Anu, first off, thank you for sharing. That's a very interesting n = 1, whether or not I can explain the phenomenon. In my opinion, the job of anecdotes is to make one go, "hmm... interesting," and this certainly does. But, short answer, I'm not aware of how seed cycling could help normalize menses. I did a google search and there is quite a bit on it. Not much hard science, but just because we might not understand it doesn't mean it doesn't work. What I will say is that PCOS is a condition associated with insulin resistance. The insulin resistance is associated with high levels of the hormone LSH, and not much FSH (both released from the pituitary). The result is the you get a lot of androstenedione (androgen) made from the theca cells in the ovaries that doesn't get made into estradiol, leading to elevated androgens and also a suppression of the hormonal hypothalamic gonadal axis. What eating low-carb can do is normalize this hormonal dysfunction by improving insulin sensitivity. So, perhaps what the seed cycling did as part of a lower glycemic index diet was improve your insulin sensitivity. Might that be possible? All that said, I think it would be safe to have some sesame in your diet, but if it makes you uncomfortable, then don't. It's not a must have food. Hope that helps! Nick

Is toasted sesame oil ok? I don't use it for cooking but I use it for flavor after cooking.

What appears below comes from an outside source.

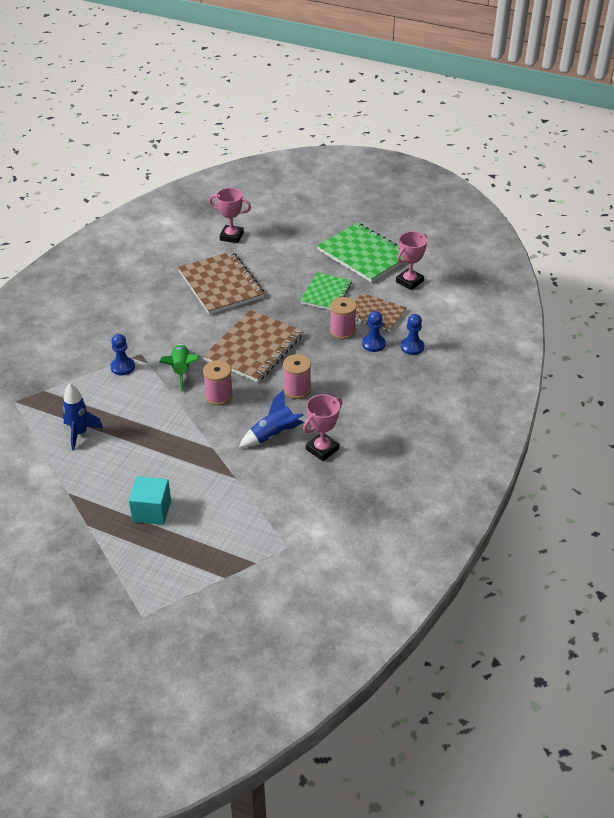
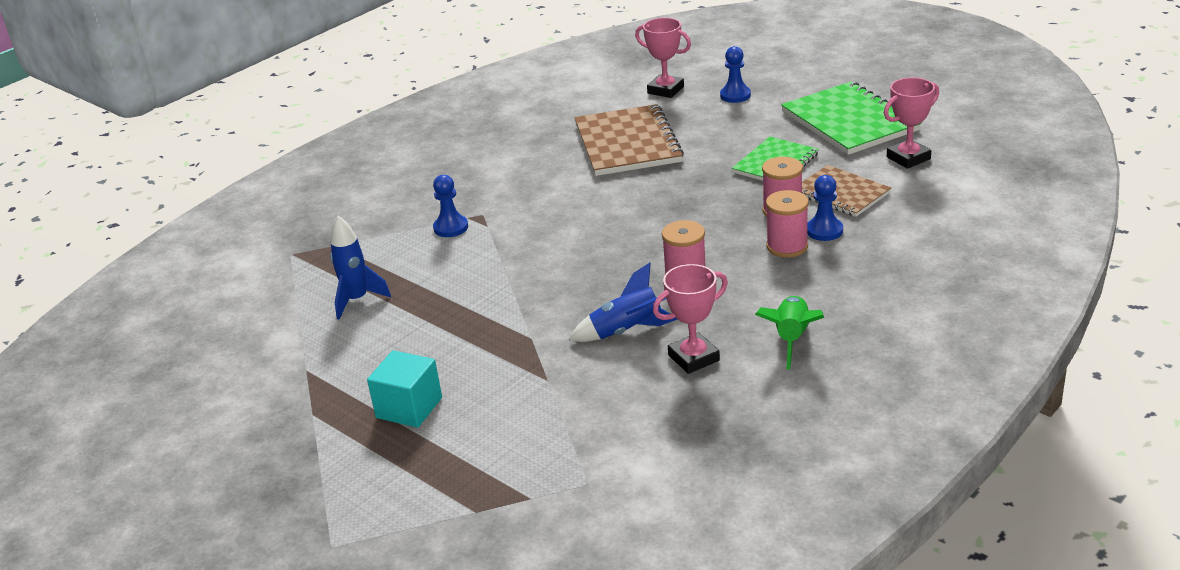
camera: 20 degrees right, 10 degrees down
(181, 371) = (528, 239): green rocket -> green rocket (792, 339)
(219, 396) = (568, 274): pink spool -> pink spool (787, 246)
(254, 348) = (643, 221): brown notebook -> none
(412, 347) = (884, 239): blue pawn -> blue pawn (735, 95)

As do I. I typically consider toasted sesame oil a finishing oil. Seems like a waste, if nothing else, to use as the basis for cooking.

Good to know I don't have to give it up, thank you!

This is great! I was actually limiting my addiction to tahini because I thought it was too high in omega 6. Is there a difference between light, brown and black tahini and sesame seeds? I wonder if any of those options are better than the other...

Light  = hulled and dark = unhulled.
Light tahini has had the seed’s hulls removed. This means it’s slightly lower in fiber and calcium. But, honestly, I think it tastes better. Dark tahini is made from whole sesame seeds, including the hull. It has a little more fiber and calcium, but it somewhat bitter. Black tahini falls into the latter category. That said, I don't have much experience with true black tahini. It isn't a common product.
You can also get tahini toasted versus raw tahini. Most tahini comes from toasted sesame seeds. In part because of the thermal conversion of sesamolin to sesamol, this actually isn’t that problematic, IMHO. Still, raw tahini hasn’t been heated at all so one could maybe argue it has a better fat profile, although I’m not entirely convinced.
Bottom line, you really can’t go wrong so I would follow your taste buds!